Ms. Gloria
Ms. Caballero lived in Old Havana, Cuba, for twenty-six years, from the time she was three up until her second marriage. As a child, she grew up in an old hotel that had become an apartment for many families after the Cuban Revolution. The rooms were small and the staircases were used as a playground for the children living in the building. Ms. Caballero played hide and seek with her friends and jumped rope on the staircase landings. She also came up with elevator games. “We would go in the elevator by pressing the bell. [Then] the kids downstairs would try to run up the same speed as the elevator,” she said. Ms. Caballero was in the school choir and she and her playmates used to sing on ground level and compete to see who could be heard on the fifth floor. The friends also played tricks on the man who worked the elevator and once put an egg under his seat cushion.
“We were not conscious of the fact that we needed help,” Ms.
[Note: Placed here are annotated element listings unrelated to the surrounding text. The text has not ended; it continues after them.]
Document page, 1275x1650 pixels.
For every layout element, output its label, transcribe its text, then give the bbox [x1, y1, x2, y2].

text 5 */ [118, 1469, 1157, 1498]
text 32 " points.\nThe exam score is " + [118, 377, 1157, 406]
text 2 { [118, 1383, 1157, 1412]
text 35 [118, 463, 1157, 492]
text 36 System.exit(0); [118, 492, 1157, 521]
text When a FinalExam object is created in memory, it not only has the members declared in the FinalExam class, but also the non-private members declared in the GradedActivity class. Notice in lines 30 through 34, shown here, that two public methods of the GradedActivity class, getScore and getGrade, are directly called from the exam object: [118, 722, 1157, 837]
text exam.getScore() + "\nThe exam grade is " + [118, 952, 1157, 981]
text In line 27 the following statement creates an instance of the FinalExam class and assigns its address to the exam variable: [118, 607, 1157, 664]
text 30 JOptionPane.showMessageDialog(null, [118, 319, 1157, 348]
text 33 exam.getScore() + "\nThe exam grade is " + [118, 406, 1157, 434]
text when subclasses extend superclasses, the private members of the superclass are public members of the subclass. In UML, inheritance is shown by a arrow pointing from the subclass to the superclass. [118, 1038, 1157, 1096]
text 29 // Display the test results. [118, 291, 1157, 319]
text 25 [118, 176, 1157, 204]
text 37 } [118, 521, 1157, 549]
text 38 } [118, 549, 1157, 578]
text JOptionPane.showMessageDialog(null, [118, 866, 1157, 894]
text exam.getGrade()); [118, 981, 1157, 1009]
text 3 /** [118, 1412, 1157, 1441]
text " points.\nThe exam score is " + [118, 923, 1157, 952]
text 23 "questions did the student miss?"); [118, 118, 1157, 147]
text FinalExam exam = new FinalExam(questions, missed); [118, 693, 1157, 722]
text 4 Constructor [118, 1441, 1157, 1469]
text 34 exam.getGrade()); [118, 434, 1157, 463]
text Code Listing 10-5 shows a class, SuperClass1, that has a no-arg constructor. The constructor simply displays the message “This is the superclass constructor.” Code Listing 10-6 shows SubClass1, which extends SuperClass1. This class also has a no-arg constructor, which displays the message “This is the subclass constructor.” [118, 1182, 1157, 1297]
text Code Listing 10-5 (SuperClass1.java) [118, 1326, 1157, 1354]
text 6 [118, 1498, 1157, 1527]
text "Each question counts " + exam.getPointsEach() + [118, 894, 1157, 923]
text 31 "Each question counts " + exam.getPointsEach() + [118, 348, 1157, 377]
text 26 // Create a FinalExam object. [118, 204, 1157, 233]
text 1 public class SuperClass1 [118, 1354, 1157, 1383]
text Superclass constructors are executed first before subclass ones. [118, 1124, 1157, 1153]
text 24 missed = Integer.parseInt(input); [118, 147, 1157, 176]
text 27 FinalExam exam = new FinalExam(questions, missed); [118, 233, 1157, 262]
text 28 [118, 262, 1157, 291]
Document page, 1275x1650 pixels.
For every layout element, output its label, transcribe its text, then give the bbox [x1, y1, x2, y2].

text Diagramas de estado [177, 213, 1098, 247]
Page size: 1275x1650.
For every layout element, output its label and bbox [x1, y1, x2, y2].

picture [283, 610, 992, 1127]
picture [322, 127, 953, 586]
Caballero said. The hotel rooms were so small, and as her mother told her, it was difficult to break such a cycle of poverty. But she also recognizes the good that came out of her childhood experiences. “Living here helped me aspire to be something else,” she said. She learned to negotiate with others and be flexible as well as playful.
Ms. Caballero’s primary school was ten blocks away; while walking there each day she learned to stand up for herself. The streets she passed on her way to school were full of fighting and she had to yell in order to travel safely. Many of the other kids in her class lived closer to school in their own houses and apartments and were not familiar with her struggle.
When there was no running water in her home Ms. Caballero walked around Old Havana with two buckets and asked restaurants or water trucks to fill them. She often walked miles before finding water which she then had to carry up her apartment stairs as water was prohibited in the elevator. Sometimes, when money was low, she would sell the water to families. Ms. Caballero looked forward to taking trips to get water. She enjoyed the freedom it gave her to roam the city and meet new people.
Ms. Caballero went to boarding High School on the Isle of Youth. The day was divided in two; in the morning students would pick grapefruits and in the afternoon they would study. Ms. Caballero said that being in school, “made me feel strong inside.” She believes, “you end up broken if you don’t feel…there’s something to be done.”